__WHAT THE EXERCISE ASKS__
Among the records that follow, set down only the lines from the one containing "Cantante, compositor, actor" to the one containing "Рекомендуемые товары", both included, exactly.

[Items from a dataset]
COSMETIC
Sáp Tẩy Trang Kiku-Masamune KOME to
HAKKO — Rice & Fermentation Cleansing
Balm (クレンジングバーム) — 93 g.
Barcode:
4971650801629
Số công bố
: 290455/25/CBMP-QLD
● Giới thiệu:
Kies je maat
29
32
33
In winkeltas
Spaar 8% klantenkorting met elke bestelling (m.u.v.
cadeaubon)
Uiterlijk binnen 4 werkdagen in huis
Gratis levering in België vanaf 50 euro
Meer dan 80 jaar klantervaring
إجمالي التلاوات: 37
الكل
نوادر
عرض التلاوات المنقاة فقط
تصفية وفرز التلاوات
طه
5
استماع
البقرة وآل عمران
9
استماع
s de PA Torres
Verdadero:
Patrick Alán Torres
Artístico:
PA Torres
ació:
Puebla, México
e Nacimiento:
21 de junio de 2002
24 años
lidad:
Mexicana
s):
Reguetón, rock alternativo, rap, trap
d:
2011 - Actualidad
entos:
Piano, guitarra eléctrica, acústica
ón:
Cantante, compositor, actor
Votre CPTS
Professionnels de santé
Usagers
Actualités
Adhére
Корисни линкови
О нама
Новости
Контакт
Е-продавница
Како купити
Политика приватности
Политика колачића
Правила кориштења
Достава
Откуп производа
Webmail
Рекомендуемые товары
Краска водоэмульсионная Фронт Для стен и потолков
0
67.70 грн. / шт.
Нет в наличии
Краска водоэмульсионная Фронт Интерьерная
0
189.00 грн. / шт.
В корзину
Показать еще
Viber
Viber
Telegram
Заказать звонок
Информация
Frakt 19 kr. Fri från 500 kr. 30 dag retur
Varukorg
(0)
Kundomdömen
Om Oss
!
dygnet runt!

__SOLUTION TO THE PROBLEM__
Cantante, compositor, actor
Votre CPTS
Professionnels de santé
Usagers
Actualités
Adhére
Корисни линкови
О нама
Новости
Контакт
Е-продавница
Како купити
Политика приватности
Политика колачића
Правила кориштења
Достава
Откуп производа
Webmail
Рекомендуемые товары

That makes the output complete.